───── Text under study ─────

For more information, or access to support, please visit Carers UK or locally Knowsley carers centre, St Helens carers centre, Halton Carers Centre.
If you are the carer of a patient currently in our Hospital, please identify yourself to a member of staff and the ward manager will discuss your individual needs.
To complete the new Carers Passport please speak to the nurse looking after the person you care for.
- What does a Carers Passport do?
The new Carers Passport can:
- Help us know who is a carer
- Provide a shortcut to knowing what support is needed, without having to ask lots of questions
- Raise awareness of caring
- Provide a clear offer of support
- Recognise how important carers are in patient’s lives
- Provide information to managers or key professionals
- Help in ward discussions
As a carer of a patient in our hospitals you can do any or all of the following:
- Visit outside of normal visiting times
- Help with washing and dressing
- Help with feeding
- Be involved in team meeting discussions, and planning the discharge where appropriate, about the person they care for
- Provide support to the person they care for when having procedures/treatments in the hospital
- Stay with the person they care for during the day and/or night as wished
In addition you will have access to:
- Staff discount in the Spice of Life Restaurant at both Whiston and St Helens Hospitals
- Flexible visiting hours
- Parking concessions: these are available to patients and visitors that are required to regularly attend either hospital. A weekly pass costing £12 can be purchased. These passes will have unlimited use for a full 7-day period.
- Your Local Carer Centres
Caring for someone can be rewarding but also difficult and it is important that you as a carer, receive the correct support. Carers centres provide a lot of services to support you in your caring role. These include;
- Information and advice
- Holistic therapies
- Benefits advice
- Carer’s Emergency Card — this lets emergency services know that you are a carer and will identify the people who would not be able to manage if you were taken ill unexpectedly
- Support to access education and employment
- Social groups
Halton Carers Centre
Tel: 01928 580182
St Helens Carers Centre
Tel: 01744 675 615
Knowsley Carers Centre
Tel: 0151 549 1412
If you live out of the local area go to: http:www.carersuk.org to find a carers centre near you. Your local carers centre can help you find services in your area. Carers centres can also help you with a Carer’s Assessment. Details of Carer’s Assessments are not shared and do not affect benefits. It is not necessary to have an assessment completed to use the carers centres.

─────

▸ Exercise 1: List each carers centre the carers page gives a phone number for, along with that number.
▸ Exercise 2: Echo, word for word, the part of the carers page starting with "For more information, or" and going on through "you care for.".
▸ Exercise 3:
Answer these about the carers page:
(a) How much does a weekly parking pass cost?
(b) Who should you speak to in order to complete the new Carers Passport?
(c) In which restaurant do carers get a staff discount?
The records that come next have nothing to do with the carers page.

───── Recorded data ─────

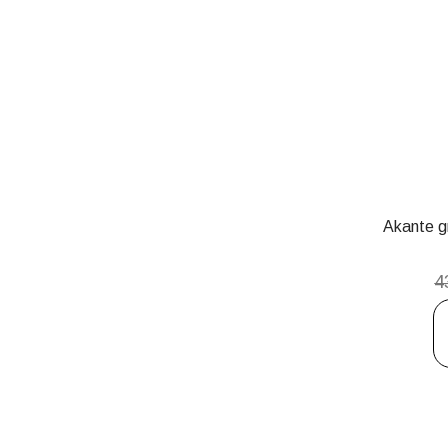
Akante gr
4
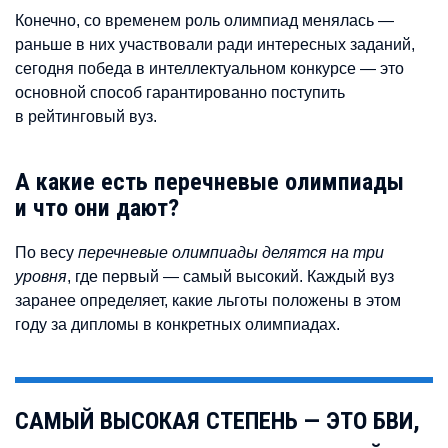
Конечно, со временем роль олимпиад менялась —
раньше в них участвовали ради интересных заданий,
сегодня победа в интеллектуальном конкурсе — это
основной способ гарантированно поступить
в рейтинговый вуз.
А какие есть перечневые олимпиады
и что они дают?
По весу
перечневые олимпиады делятся на три
уровня
, где первый — самый высокий. Каждый вуз
заранее определяет, какие льготы положены в этом
году за дипломы в конкретных олимпиадах.
САМЫЙ ВЫСОКАЯ СТЕПЕНЬ — ЭТО БВИ,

─────

▸ Output 1:
Halton Carers Centre: 01928 580182
St Helens Carers Centre: 01744 675 615
Knowsley Carers Centre: 0151 549 1412

▸ Output 2:
For more information, or access to support, please visit Carers UK or locally Knowsley carers centre, St Helens carers centre, Halton Carers Centre.
If you are the carer of a patient currently in our Hospital, please identify yourself to a member of staff and the ward manager will discuss your individual needs.
To complete the new Carers Passport please speak to the nurse looking after the person you care for.

▸ Output 3:
(a) £12
(b) The nurse looking after the person you care for
(c) The Spice of Life Restaurant, at both Whiston and St Helens Hospitals